The Defendant is of the view that this Claimant knew or should have known, that to claim in excess of £100 for a parking charge on private land is disallowed under the CPRs, the Beavis case, the Protection of Freedom Act and the Consumer Regulations Act 2015, and that relief from sanctions should be refused. I invite the court to strike out this claim for the same reasons as the Judges cited in the multiple cases such as Caernarfon, Southampton, IOW and Warwick County Court decisions, then due to this Claimant knowingly proceeding with a claim that amounts to an abuse of process, full costs will be sought by the Defendant at the hearing, such as are allowable pursuant to CPR 27.14 (please see Exhibits ).
Further, at Skipton County court on 27.2.2020 - an area where Judges are also summarily striking out every parking charge case where £60 has been falsely added - Excel Parking Services failed to overturn six strike-out orders, in a mirror image application hearing. They were refused leave to appeal, the application to set aside was dismissed and the Claimant was found to have behaved unreasonably. Costs of £331.10 were awarded to a lead Defendant in claim no F3QZ38JK (one of the six) because the District Judge Fay Wright held that the Dammerman test was met by the conduct of the parking firm.
In the recent case of Dammerman v Lanyon Bowdler LLP [2017] EXCA Civ 269 (12 April 2017) the Court of Appeal considered the meaning of "unreasonable behaviour" in relation to costs in the small claims track appeal (please see Exhibits ).
The Defendant avers the £155.00 parking charge for an alleged breach of contract is unjustified and a clear punishment of a paying consumer, therefore the penalty rule remains engaged and any such sum is unrecoverable.
The Claimant has also demonstrated a clear abuse of process in their repeated attempts to claim additional inflated costs which they are not entitled to recover. The Claimant's vexatious conduct from the outset has been intimidating, misleading and indeed mendacious in terms of the added costs alleged.
I believe that the Beavis case does not apply to my case as I had purchased a ticket for £5.00 to park for 8 hours of which there were 4 hours remaining on the ticket when I left the car park.

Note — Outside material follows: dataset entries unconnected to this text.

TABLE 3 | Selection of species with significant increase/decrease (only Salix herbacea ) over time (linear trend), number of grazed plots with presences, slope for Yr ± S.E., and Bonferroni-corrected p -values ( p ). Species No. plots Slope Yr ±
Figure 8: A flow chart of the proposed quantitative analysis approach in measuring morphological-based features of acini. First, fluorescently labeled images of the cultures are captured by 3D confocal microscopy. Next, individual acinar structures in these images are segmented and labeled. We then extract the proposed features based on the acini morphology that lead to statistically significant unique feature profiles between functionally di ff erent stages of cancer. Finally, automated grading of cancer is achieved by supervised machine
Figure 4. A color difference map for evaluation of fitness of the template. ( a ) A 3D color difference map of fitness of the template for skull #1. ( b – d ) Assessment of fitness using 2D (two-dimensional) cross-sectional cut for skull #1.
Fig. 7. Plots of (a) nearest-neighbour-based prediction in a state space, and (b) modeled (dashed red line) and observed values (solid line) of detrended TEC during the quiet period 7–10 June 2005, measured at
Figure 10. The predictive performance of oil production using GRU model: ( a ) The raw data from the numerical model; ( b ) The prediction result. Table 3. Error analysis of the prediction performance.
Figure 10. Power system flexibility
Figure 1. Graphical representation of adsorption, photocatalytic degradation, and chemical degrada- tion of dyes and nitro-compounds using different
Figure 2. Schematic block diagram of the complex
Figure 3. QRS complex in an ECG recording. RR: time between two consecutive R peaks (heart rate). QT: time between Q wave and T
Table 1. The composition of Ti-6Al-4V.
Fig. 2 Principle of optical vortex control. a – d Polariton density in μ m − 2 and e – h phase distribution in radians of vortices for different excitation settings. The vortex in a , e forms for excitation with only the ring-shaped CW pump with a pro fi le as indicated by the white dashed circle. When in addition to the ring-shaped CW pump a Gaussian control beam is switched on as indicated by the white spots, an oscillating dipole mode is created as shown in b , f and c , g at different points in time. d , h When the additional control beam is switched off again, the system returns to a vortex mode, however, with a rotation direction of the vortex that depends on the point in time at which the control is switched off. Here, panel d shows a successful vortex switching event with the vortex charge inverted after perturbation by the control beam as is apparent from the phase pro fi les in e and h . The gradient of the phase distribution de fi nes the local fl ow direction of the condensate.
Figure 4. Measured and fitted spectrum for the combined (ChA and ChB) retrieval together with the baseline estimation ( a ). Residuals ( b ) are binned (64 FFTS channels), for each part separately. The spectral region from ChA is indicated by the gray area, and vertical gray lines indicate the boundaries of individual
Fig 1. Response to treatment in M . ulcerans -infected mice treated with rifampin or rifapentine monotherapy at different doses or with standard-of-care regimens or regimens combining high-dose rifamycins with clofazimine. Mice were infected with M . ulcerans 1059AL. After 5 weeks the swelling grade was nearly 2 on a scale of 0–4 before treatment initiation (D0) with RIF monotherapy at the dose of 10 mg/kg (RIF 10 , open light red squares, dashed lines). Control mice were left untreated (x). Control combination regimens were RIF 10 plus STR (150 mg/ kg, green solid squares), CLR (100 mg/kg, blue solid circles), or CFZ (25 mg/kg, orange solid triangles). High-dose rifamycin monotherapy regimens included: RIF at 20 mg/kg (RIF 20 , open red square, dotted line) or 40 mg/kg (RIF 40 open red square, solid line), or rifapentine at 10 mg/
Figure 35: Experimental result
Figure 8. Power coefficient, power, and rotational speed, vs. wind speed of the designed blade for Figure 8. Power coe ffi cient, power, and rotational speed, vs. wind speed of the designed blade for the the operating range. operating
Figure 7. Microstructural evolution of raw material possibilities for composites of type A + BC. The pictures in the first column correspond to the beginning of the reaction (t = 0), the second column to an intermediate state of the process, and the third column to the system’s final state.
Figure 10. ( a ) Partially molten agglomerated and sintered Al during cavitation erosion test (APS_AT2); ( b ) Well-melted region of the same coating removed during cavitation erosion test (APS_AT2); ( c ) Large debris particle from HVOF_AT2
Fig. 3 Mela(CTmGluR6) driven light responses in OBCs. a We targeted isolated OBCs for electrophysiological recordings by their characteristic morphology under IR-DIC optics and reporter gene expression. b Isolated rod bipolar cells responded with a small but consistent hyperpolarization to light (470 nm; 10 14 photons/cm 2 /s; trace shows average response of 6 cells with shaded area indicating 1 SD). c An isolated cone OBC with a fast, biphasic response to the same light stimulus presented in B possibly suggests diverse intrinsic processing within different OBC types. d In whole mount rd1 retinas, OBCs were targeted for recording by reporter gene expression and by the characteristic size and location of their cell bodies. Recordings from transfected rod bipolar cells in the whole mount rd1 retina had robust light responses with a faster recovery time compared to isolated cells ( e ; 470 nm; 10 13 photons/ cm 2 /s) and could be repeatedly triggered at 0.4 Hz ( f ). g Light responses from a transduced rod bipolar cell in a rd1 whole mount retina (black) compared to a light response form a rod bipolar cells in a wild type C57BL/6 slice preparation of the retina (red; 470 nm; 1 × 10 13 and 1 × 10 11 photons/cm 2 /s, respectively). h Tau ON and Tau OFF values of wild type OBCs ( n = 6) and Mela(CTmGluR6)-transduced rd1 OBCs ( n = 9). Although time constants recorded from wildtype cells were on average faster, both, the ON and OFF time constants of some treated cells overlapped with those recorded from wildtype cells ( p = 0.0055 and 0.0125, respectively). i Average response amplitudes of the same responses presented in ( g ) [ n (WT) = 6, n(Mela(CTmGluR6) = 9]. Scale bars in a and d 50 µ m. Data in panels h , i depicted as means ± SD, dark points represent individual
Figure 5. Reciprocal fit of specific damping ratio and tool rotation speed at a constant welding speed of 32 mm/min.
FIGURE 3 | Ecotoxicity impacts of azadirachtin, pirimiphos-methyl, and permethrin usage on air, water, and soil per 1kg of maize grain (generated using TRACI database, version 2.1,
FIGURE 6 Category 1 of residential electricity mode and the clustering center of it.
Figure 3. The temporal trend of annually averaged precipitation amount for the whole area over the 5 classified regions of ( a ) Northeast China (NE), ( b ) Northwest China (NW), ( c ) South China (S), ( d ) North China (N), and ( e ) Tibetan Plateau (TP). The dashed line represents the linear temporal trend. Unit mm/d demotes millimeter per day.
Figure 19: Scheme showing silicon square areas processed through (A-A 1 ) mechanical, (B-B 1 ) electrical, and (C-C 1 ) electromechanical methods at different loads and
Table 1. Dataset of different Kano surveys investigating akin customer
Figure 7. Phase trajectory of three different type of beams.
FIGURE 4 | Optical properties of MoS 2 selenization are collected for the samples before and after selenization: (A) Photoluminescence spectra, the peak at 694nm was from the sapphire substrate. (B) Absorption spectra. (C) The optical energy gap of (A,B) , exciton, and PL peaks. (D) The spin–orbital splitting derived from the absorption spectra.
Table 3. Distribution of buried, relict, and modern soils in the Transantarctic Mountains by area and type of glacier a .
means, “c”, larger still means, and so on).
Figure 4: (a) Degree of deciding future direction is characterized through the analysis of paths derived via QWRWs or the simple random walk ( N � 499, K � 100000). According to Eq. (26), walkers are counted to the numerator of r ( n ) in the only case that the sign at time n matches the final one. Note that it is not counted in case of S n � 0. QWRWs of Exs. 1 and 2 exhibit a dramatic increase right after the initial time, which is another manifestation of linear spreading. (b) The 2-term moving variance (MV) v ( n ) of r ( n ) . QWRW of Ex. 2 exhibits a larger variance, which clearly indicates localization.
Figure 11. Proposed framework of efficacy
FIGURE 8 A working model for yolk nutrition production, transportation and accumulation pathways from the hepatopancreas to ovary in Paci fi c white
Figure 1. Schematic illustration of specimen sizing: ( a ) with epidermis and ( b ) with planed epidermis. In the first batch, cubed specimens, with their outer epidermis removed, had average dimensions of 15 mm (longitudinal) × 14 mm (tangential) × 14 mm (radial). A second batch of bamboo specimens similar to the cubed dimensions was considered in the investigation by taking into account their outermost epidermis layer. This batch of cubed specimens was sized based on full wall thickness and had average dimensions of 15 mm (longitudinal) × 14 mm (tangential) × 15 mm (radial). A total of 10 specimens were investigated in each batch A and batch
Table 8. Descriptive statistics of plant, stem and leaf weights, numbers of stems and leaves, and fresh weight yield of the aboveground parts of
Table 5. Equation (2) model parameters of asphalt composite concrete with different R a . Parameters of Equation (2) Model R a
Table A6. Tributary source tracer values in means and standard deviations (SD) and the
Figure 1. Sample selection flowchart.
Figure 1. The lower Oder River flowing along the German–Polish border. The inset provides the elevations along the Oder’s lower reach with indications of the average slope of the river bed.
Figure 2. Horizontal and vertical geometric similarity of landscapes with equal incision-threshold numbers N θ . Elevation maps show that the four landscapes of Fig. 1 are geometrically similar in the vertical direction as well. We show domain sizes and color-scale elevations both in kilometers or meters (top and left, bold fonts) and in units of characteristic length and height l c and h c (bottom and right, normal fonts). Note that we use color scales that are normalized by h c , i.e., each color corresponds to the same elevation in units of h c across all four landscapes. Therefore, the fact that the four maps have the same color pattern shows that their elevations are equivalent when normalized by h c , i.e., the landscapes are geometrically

The Court is invited to make an Order of its own initiative, dismissing this claim in its entirety and to allow such Defendant's costs as are permissible under Civil Procedure Rule 27.14 on the indemnity basis, taking judicial note of the wholly unreasonable conduct of this Claimant, not least due to the abuse of process in repeatedly attempting to claim fictitious costs which they are not entitled to recover.
My costs - to be Summarily Assessed even in the event of a Discontinuance
I request the Court to dismiss this claim in its entirety, and to award my fully assessed costs - not just for the attendance at the hearing - such as are allowable pursuant to CPR 27.14. As stated above, I ask that my Summary Costs Assessment (attached) be granted and that a discretionary percentage or other sum is added, as the Judge sees fit for compensation for injury to feelings in my case, considering my physical and economic vulnerability as explained above and applying the doctrine that the Claimant takes their victim as they find them, as set out above.
Damages come from ‘injury to feelings’ and are graded by the so-called Vento guidelines. A single action like this is deemed in the lower scale and was assessed at £1000.
It is my position that, under the doctrine of promissory estoppel, the Claimant has no standing, or cause of action, to litigate in this matter.
I invite the Court to dismiss this claim in its entirety, and to award my costs of attendance at the hearing, such as are allowable pursuant to CPR 27.14.
Statement of Truth
I believe that the facts stated in this Witness Statement are true.